▶ Exercise requirements: Search the records for the string "tissue" and copy every line in which it appears.

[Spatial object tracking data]

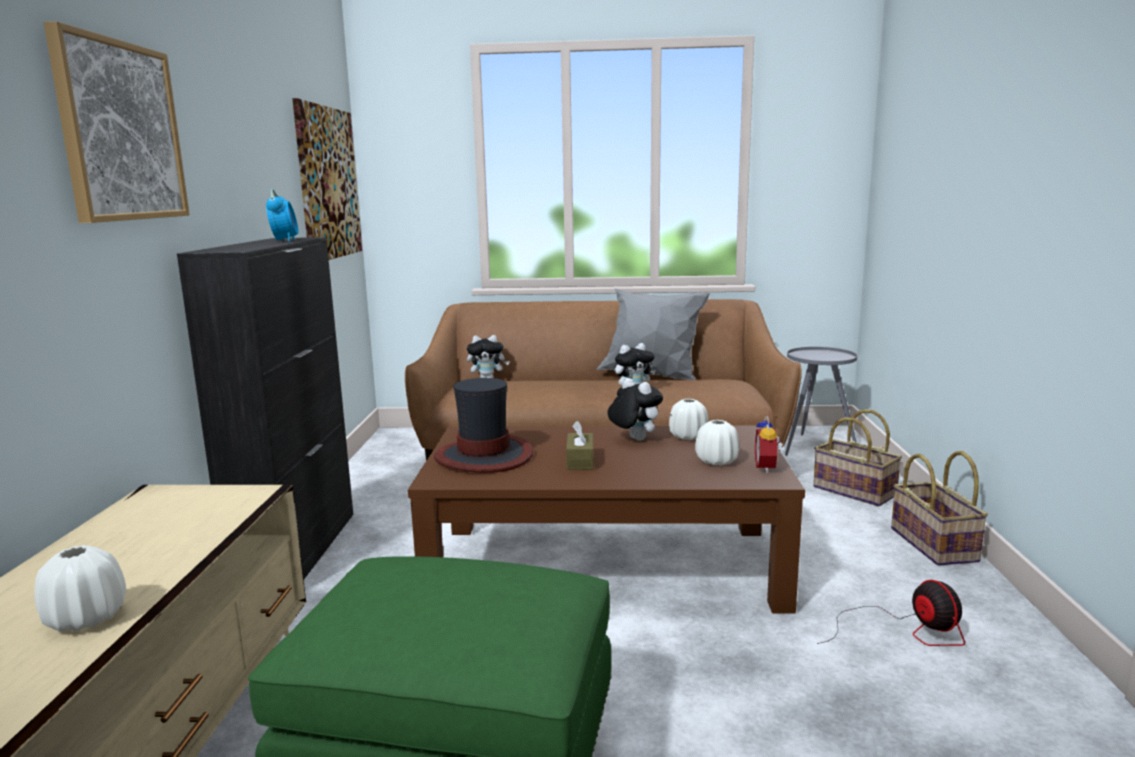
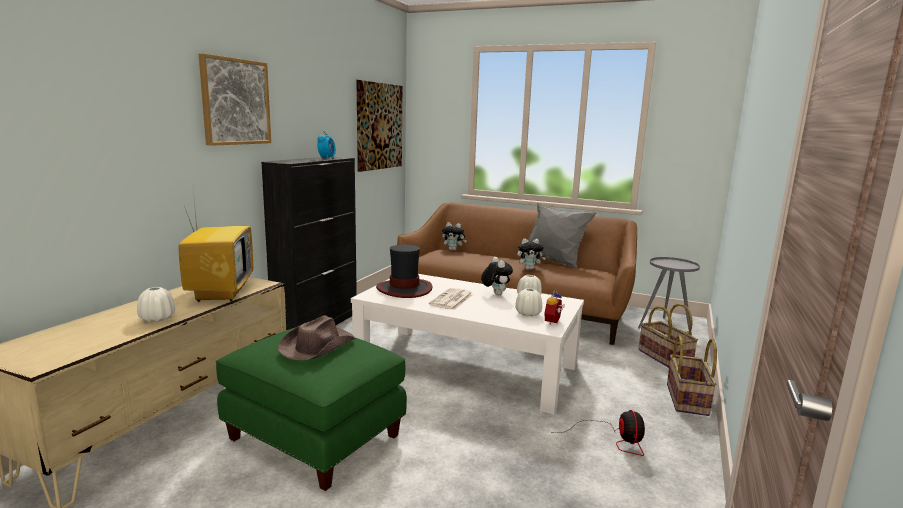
camera: 20 degrees right, 0 degrees up
brown coffee table [408,425,805,614] -> white coffee table [351,274,584,414]
brown tissue box [566,421,594,470] -> newspaper [429,288,473,310]
none -> television [179,190,253,302]
none -> brown hat [278,315,355,360]

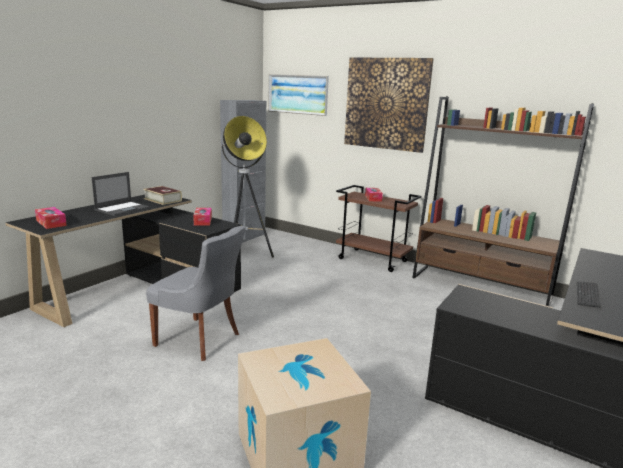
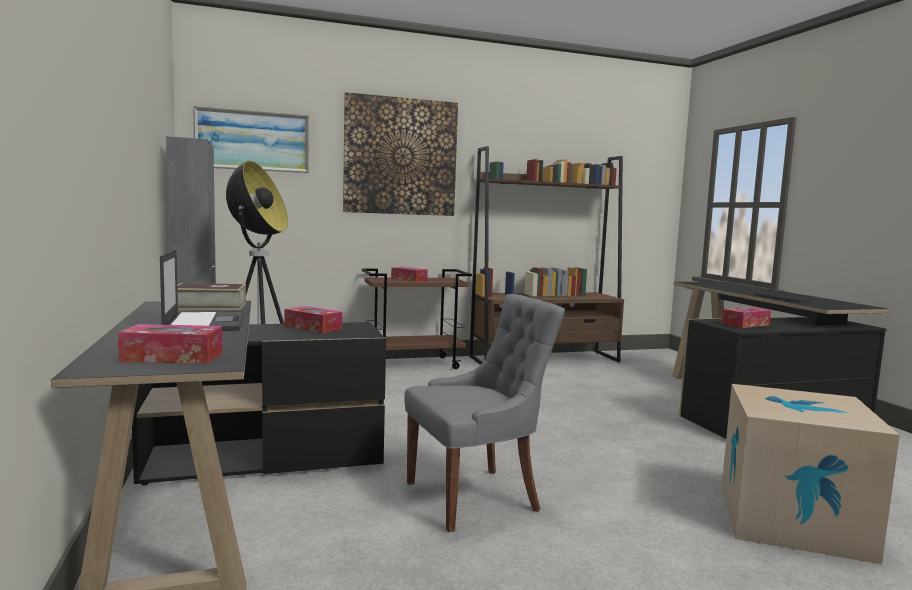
camera: 50 degrees left, 10 degrees down
none -> tissue box [722,307,771,328]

▶ Output below:
brown tissue box [566,421,594,470] -> newspaper [429,288,473,310]
none -> tissue box [722,307,771,328]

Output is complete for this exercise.